What brought this pity into the erratic heart of our traveller was the simple pride which his humiliated victim had taken in being a soldier. This pride brought back to him his own childhood, and suggested to his mind the behaviour of the stately officials of the castle at Maricourt, and he couldn’t help muttering aloud a familiar tag of Homeric Greek that he had learnt as a boy in a monastic school: “Ephane mega seema!” “There appeared a great sign!”
And indeed as he watched the King’s Men lift up their commander and carry him off to their camp, and as he
himself
was assisting Bonaventura to his feet, there appeared, coming from between those enormous pine-trees, whose branchless trunks enhanced the romance of every event that occurred beneath them, no less a couple of celebrities than Albertus Magnus of Cologne and Friar Roger Bacon!
It was clear in a second to the wielder of “Little Pretty” that the great Dominican, who looked indeed a rampart of strength in his singular head-dress and peat-black raiment, had
compelled
the Prior of Bumset to liberate his captive, at least for a time.
“Whither were they bent now?” he thought. “Who could say? They must have started at dawn from the Priory! The Cologne man must have stayed the night there; perhaps in the very chamber of Roger Bacon, with whom he may have been arguing and discussing all night. There’s simply no limit,” thus Peter Peregrinus’ thoughts ran on, “to these learned idiots’ powers of disputation.”

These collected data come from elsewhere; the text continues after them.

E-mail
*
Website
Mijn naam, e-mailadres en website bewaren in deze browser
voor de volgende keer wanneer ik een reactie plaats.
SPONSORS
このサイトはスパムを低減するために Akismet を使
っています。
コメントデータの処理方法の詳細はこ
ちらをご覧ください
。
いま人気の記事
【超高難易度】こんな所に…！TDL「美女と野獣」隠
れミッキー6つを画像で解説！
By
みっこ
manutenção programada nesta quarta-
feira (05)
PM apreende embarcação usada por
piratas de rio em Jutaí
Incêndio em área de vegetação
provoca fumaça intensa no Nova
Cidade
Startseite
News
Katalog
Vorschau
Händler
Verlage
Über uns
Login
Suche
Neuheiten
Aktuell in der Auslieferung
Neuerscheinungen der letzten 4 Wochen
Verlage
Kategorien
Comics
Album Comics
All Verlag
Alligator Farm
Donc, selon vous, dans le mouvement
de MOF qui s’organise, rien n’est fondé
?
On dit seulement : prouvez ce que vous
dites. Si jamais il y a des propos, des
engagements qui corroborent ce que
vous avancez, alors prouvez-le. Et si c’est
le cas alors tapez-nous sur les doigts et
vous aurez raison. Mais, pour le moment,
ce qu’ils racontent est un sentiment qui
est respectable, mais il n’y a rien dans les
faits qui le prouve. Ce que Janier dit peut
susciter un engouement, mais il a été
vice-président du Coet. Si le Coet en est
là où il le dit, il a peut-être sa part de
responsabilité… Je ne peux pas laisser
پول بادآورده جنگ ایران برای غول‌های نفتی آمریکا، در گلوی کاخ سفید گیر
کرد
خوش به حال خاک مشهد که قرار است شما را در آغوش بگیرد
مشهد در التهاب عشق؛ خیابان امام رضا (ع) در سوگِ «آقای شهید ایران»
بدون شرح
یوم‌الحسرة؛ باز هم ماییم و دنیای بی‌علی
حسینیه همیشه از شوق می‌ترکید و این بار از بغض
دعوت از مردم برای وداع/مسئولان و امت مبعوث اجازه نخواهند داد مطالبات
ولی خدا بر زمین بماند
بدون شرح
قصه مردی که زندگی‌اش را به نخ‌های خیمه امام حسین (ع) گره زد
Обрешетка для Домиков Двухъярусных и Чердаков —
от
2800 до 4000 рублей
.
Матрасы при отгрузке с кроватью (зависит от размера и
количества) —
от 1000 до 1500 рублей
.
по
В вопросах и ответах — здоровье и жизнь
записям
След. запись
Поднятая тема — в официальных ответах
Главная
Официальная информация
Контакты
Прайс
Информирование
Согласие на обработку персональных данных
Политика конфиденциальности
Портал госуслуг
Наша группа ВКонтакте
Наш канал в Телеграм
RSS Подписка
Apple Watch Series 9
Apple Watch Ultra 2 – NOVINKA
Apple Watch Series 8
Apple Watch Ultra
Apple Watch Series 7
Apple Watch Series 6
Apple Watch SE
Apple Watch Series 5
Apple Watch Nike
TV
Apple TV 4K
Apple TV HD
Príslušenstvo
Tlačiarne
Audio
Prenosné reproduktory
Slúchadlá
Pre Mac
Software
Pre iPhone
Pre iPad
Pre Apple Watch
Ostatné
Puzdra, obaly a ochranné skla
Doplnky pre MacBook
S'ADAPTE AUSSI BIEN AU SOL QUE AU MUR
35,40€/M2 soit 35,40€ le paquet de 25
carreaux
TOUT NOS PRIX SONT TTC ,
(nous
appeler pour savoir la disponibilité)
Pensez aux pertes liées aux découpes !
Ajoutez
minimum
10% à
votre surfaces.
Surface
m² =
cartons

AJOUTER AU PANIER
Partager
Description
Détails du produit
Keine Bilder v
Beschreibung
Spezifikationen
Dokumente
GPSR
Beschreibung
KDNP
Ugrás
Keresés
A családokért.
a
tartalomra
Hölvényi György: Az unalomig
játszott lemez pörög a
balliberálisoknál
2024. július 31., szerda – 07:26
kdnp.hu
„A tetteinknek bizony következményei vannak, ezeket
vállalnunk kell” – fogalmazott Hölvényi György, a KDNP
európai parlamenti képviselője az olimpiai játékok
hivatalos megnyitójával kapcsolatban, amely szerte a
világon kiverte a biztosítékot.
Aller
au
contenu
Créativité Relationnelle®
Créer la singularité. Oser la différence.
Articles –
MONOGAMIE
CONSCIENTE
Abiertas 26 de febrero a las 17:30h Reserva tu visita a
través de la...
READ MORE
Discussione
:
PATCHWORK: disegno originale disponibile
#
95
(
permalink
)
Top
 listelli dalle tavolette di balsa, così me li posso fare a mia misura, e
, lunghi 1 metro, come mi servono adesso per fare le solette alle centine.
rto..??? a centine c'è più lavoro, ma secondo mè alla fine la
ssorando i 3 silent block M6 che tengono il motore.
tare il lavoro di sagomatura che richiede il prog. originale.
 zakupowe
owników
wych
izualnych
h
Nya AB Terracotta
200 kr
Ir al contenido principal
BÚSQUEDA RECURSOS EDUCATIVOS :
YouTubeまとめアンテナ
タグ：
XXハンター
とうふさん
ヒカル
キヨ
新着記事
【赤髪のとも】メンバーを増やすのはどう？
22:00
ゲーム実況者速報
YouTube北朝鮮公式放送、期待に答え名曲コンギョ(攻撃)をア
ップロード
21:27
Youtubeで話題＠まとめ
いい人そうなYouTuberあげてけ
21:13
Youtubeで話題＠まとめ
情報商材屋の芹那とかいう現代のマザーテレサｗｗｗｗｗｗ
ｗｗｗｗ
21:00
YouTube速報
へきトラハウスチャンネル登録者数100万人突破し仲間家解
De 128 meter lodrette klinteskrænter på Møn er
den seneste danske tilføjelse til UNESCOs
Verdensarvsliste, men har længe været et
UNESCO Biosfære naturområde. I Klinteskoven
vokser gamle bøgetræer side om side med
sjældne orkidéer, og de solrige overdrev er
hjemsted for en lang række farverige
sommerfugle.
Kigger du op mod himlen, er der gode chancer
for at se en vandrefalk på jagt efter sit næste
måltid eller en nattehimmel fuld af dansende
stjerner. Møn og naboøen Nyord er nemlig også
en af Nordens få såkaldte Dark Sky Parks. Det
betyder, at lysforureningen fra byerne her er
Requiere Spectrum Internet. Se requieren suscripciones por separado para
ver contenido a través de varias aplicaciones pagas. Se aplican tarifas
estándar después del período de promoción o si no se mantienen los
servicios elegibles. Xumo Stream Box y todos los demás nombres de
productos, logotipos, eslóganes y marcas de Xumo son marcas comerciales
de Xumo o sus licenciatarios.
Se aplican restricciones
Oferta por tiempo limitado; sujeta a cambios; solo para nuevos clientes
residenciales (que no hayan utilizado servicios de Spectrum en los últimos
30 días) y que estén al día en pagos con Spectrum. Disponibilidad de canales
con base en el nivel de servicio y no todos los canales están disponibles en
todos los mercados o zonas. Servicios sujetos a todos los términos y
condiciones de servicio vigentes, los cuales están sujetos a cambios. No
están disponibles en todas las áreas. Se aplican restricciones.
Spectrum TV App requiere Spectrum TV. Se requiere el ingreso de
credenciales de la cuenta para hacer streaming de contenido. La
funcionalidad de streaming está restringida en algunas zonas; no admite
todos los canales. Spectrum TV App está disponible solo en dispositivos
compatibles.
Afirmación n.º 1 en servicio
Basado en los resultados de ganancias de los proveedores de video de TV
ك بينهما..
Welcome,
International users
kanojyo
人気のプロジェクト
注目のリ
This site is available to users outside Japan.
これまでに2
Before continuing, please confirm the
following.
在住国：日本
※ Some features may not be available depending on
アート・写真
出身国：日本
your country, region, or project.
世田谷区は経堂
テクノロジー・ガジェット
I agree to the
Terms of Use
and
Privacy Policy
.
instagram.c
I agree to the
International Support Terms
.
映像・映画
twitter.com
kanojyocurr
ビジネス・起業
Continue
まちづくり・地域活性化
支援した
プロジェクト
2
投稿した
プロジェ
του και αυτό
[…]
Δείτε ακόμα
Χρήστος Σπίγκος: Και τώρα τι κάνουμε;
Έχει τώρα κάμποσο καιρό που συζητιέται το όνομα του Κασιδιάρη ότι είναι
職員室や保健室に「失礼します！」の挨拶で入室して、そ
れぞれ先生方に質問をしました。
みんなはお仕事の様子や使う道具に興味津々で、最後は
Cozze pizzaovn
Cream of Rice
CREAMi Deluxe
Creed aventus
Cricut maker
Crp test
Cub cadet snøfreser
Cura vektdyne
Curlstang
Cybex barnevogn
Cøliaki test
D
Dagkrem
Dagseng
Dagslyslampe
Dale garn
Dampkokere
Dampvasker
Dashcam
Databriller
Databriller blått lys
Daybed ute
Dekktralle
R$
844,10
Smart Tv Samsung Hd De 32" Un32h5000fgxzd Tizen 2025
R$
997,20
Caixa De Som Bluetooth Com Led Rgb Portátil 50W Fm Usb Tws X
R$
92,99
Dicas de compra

Curiously enough in the agitating look-skirmish and
gesture-drama
that ensued between these four men—with “Little Pretty”, the deadly lodestone, pressed against the skin of Master Peter—the one who conducted himself with the greatest ease and the most successful assurance was Bonaventura.
Master Peter, as you can well imagine, didn’t miss this fact; his agile mind kept turning it over and over, and even as he hurried to be the first to speak, he decided that this superiority
in social self-possession came from the fact of Bonaventura’s much wider experience of the contemporary world and more intimate knowledge of the royal courts of Europe than Friar Bacon could possibly have—or Albertus either, in spite of his two years as a Bishop.